__What is expected__:
The output is the lines below from the one with "D:First Month of Summer - Buttons and Bo" through the one with "z4 f2 | d4 F2", both included, printed exactly and with no other line.

__Provided entries__:

○ ○ ○

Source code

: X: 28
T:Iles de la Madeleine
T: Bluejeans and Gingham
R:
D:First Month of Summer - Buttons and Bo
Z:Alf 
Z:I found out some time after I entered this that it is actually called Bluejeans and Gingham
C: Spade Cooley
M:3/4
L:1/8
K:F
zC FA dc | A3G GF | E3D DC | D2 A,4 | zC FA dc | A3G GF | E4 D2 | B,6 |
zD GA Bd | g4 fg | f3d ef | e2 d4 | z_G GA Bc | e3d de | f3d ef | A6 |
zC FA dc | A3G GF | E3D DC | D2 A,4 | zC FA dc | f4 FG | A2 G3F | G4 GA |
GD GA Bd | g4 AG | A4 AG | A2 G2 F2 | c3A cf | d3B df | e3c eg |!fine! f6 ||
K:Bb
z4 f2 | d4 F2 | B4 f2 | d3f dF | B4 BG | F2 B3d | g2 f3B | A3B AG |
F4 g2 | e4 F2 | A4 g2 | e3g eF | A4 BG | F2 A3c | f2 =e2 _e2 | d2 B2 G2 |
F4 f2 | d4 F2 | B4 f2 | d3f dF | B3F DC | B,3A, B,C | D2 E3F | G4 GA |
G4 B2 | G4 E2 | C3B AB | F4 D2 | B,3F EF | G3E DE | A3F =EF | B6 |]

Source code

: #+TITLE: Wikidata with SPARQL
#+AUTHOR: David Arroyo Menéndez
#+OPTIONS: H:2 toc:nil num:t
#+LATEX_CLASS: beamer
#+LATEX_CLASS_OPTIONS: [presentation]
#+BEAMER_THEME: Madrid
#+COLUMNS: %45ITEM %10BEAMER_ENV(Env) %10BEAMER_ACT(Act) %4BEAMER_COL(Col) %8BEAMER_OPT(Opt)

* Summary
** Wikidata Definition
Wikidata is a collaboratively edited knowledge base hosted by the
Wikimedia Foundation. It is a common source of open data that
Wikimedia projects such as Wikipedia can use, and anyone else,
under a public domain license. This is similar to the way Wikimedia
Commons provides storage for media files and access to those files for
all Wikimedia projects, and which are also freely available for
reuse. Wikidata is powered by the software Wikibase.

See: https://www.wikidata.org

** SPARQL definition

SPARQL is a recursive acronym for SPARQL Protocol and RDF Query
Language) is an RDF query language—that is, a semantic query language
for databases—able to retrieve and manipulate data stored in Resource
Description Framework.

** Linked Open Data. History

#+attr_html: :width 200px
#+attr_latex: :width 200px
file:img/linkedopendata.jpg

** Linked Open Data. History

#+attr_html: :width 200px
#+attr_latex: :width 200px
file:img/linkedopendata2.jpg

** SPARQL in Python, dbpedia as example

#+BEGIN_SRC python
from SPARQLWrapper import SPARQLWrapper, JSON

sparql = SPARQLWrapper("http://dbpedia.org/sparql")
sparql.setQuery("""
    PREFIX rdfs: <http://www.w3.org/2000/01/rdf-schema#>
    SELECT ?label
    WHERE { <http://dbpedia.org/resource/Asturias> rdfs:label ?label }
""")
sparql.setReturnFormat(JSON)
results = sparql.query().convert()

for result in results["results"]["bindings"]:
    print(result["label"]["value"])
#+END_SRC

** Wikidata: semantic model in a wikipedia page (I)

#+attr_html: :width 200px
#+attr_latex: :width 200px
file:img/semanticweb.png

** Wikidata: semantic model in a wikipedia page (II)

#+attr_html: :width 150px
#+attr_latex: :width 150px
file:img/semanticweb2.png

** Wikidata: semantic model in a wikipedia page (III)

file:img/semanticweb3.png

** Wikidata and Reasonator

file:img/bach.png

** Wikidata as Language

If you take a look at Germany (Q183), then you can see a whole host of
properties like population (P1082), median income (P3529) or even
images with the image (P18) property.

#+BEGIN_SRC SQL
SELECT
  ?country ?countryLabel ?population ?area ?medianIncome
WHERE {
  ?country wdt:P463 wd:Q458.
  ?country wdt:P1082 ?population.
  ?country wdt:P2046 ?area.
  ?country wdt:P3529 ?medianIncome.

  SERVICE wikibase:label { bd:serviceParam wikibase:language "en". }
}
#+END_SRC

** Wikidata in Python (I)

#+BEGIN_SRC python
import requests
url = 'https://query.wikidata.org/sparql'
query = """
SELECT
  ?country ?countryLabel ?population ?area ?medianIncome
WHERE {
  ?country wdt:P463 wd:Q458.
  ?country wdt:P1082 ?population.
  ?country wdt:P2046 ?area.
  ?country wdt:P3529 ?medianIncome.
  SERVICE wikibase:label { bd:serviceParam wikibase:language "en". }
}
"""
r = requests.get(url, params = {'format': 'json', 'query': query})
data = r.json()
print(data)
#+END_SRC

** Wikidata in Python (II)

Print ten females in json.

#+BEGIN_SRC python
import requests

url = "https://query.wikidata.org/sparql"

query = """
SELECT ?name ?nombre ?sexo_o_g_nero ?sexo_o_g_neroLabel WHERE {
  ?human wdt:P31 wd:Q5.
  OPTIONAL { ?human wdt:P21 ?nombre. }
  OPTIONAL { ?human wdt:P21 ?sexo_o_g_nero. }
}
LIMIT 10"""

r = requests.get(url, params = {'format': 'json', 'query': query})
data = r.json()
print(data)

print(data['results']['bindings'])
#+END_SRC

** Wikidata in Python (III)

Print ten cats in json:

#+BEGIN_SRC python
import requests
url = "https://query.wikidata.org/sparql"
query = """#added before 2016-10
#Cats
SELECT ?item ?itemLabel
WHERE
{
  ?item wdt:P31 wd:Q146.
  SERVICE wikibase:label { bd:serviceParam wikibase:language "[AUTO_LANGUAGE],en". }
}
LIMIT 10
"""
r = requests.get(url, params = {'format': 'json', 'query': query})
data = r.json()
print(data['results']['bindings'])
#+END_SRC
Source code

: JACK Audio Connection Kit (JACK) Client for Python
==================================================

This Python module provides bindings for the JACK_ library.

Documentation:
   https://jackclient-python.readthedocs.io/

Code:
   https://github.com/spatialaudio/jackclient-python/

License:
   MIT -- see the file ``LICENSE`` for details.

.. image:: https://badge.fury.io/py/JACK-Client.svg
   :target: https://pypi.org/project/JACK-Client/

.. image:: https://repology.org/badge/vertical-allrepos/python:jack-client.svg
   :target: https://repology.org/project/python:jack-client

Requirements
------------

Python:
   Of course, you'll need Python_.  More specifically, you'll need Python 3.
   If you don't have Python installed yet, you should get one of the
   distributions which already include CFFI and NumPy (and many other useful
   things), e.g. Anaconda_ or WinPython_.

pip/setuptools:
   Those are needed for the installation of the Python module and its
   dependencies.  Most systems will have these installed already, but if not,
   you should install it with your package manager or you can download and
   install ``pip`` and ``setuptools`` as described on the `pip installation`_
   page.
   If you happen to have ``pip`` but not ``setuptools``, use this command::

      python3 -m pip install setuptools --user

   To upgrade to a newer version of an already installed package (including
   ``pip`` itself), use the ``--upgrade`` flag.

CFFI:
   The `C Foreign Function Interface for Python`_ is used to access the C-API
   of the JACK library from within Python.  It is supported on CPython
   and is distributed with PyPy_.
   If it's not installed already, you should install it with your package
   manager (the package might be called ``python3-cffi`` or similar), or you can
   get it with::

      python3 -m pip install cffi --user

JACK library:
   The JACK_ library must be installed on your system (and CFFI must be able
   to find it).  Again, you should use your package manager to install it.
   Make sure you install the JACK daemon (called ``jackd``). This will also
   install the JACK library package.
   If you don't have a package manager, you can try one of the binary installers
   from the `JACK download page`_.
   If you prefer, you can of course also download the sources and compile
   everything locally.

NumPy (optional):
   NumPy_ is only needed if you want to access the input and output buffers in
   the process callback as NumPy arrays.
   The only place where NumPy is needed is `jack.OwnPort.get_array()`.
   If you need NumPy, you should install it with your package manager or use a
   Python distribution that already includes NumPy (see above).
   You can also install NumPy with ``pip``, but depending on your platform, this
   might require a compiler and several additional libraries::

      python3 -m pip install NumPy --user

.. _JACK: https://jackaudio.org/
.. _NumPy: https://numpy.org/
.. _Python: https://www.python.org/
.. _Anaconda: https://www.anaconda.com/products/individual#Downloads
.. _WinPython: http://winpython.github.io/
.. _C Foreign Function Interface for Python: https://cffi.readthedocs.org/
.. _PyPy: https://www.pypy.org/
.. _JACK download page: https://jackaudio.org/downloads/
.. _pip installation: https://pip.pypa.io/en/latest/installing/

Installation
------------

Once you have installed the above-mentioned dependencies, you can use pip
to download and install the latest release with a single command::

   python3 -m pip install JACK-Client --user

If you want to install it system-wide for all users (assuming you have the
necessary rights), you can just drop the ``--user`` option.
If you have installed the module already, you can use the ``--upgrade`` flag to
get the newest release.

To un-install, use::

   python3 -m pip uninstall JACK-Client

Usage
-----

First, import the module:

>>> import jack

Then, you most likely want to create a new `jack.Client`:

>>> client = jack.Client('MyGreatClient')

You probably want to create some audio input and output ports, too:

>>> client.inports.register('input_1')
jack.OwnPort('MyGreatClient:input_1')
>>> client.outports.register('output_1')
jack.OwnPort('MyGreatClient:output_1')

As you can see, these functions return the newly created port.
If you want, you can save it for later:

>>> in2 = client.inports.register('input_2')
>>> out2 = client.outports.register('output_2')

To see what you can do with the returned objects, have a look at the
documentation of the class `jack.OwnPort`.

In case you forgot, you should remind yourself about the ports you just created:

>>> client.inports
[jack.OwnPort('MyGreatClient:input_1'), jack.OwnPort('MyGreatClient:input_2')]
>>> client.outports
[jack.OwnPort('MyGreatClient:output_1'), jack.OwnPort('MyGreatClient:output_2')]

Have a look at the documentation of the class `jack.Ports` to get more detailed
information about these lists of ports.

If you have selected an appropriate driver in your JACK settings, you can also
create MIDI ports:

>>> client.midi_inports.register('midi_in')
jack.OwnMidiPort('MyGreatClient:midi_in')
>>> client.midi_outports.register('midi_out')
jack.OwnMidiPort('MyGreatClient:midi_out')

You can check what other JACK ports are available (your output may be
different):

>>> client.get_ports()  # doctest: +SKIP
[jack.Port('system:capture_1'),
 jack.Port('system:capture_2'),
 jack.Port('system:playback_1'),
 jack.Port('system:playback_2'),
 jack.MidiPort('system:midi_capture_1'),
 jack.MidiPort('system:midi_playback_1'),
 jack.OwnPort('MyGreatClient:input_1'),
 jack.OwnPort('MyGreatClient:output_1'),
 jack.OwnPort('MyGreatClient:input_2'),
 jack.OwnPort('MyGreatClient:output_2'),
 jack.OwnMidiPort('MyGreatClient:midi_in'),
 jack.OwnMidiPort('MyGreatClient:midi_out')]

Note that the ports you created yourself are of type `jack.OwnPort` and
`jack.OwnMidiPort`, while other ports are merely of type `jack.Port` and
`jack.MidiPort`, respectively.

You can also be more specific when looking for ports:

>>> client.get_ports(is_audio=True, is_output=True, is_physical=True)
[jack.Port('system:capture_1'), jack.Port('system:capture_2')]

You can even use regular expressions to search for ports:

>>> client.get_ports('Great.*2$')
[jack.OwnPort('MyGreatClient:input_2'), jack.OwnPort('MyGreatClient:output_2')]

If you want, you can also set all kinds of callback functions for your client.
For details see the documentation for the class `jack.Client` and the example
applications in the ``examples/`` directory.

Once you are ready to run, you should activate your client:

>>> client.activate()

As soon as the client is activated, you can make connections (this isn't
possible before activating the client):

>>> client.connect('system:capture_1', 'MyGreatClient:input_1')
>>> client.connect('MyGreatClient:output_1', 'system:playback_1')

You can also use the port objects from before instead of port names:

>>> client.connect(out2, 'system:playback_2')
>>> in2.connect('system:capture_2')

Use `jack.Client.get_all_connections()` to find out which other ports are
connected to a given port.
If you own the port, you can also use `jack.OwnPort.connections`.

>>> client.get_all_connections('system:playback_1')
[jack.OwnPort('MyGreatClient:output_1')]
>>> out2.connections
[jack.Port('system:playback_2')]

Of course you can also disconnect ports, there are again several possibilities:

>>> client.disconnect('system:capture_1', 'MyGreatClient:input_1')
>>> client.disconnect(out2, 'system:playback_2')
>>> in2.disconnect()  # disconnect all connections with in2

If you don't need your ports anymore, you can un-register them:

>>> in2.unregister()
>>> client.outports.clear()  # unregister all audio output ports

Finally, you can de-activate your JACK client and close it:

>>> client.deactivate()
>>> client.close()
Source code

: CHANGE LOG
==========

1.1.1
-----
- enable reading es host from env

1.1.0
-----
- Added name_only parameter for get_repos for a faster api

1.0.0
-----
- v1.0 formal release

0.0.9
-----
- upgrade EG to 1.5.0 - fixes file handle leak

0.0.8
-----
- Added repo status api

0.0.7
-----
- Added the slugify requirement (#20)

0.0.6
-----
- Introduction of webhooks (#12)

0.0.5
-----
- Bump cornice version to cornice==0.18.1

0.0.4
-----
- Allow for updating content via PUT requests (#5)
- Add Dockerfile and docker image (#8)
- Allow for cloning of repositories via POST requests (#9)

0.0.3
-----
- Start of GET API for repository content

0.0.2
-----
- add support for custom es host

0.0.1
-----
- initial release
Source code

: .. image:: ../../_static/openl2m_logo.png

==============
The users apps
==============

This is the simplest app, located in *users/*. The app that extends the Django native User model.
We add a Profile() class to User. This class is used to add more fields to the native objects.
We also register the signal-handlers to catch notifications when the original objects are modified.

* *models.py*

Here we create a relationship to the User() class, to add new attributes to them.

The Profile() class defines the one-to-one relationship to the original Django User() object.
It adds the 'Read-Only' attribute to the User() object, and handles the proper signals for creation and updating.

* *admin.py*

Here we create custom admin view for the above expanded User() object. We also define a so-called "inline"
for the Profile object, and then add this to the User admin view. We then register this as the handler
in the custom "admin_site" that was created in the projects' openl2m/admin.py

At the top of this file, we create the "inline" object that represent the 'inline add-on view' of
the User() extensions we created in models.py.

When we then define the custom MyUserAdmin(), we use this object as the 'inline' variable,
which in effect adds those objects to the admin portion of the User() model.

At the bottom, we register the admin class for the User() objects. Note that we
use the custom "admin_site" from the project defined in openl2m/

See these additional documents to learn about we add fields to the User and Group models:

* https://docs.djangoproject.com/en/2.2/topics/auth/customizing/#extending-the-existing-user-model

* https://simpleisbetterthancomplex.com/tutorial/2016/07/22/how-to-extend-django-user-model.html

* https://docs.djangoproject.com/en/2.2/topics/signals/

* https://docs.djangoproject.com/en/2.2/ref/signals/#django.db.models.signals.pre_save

○ ○ ○

__Answer for the task__:
D:First Month of Summer - Buttons and Bo
Z:Alf 
Z:I found out some time after I entered this that it is actually called Bluejeans and Gingham
C: Spade Cooley
M:3/4
L:1/8
K:F
zC FA dc | A3G GF | E3D DC | D2 A,4 | zC FA dc | A3G GF | E4 D2 | B,6 |
zD GA Bd | g4 fg | f3d ef | e2 d4 | z_G GA Bc | e3d de | f3d ef | A6 |
zC FA dc | A3G GF | E3D DC | D2 A,4 | zC FA dc | f4 FG | A2 G3F | G4 GA |
GD GA Bd | g4 AG | A4 AG | A2 G2 F2 | c3A cf | d3B df | e3c eg |!fine! f6 ||
K:Bb
z4 f2 | d4 F2 | B4 f2 | d3f dF | B4 BG | F2 B3d | g2 f3B | A3B AG |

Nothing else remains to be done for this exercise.